When telling kids about divorce, parents should choose the setting with care, appreciate each child’s needs and avoid upsetting them by fighting.

New Jersey had one of the lowest divorce rates in the U.S. in 2015, with about 12 in 1,000 people getting divorced that year, according to The New York Post. Still, this translates to tens of thousands of people in the state divorcing annually, including many who have children. Divorce introduces many unique concerns for parents, from creating a parenting plan to fairly dividing up financial responsibilities. Still, one of the top concerns for most parents is telling their children in the first place.

The news of divorce can be traumatic, and the memory of receiving this news may haunt children for years. Fortunately, there are several steps that parents can take to make breaking the news less difficult, both for themselves and their kids.

Selecting a setting

Parents should give careful thought to the time and place that they will announce that they are getting divorced. It is best to steer clear of special occasions, such as birthdays and holidays, as this may cause painful memories in future years. Parents should also avoid sharing the news when children are stressed about their own challenges, such as exams, competitions or performances. Finally, parents should try to choose a quiet, calm setting where children will be relaxed and focused.

Limiting conflict

Divorcing spouses may feel many negative emotions toward one another, including blame, resentment and hostility. However, exhibiting these emotions can hurt the children more than anyone else, as it may make them fear that they will eventually be forced to choose between both parents. Therefore, parents should take the following steps to reassure their children:

· Break the news together in a calm and cooperative manner.
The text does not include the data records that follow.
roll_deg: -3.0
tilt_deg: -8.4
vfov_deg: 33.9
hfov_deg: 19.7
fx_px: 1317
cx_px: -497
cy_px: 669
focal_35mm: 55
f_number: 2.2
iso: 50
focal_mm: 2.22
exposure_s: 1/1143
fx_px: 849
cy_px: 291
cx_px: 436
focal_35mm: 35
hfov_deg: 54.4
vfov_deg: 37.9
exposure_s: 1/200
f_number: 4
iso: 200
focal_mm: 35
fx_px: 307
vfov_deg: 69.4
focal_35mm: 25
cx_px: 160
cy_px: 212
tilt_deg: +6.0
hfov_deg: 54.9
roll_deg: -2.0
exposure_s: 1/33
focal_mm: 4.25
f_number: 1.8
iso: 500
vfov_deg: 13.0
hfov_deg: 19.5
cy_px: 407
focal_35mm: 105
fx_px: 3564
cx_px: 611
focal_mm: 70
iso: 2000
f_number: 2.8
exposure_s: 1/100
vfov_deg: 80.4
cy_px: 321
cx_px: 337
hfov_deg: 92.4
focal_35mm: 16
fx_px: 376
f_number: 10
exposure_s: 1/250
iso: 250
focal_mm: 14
· Reassure the children that each parent still loves them and will remain involved in their lives.

· Avoid undermining or speaking badly about the other parent.

Early on, parents may also want to explore alternatives to litigation that will help reduce conflict and facilitate more effective co-parenting. For example, using mediation to determine child custody and address other aspects of the divorce may ease tension and stress for parents and children alike.

Tailoring the message

Each child responds to divorce differently, depending on his or her age, maturity and past experiences. Parents should keep in mind that their children may all have different expectations and fears. For instance, very young children may worry mainly about concrete issues: Where will they go to school? How often will they see each parent? Where will the family pets live?
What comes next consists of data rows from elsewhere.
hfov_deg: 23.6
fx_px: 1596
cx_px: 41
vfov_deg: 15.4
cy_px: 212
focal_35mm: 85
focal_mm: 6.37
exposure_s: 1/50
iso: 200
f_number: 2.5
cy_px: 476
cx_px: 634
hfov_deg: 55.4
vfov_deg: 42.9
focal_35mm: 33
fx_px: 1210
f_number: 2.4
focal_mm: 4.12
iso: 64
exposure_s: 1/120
Parents should consider the concerns each child may raise and have answers ready. At the same time, they should not imply that uncertain arrangements are going to happen. A family law court must always approve any proposed parenting plan, and even after this is done, post-decree modifications may sometimes be necessary. It is important to give kids realistic expectations and avoid making false promises.

Moving forward

Navigating a divorce and related parenting issues is never easy, but qualified guidance can prevent missteps that make the process more stressful for kids. For this reason, parents who want to ease the divorce process may benefit from working with an attorney who possesses experience handling difficult issues such as child custody and child support.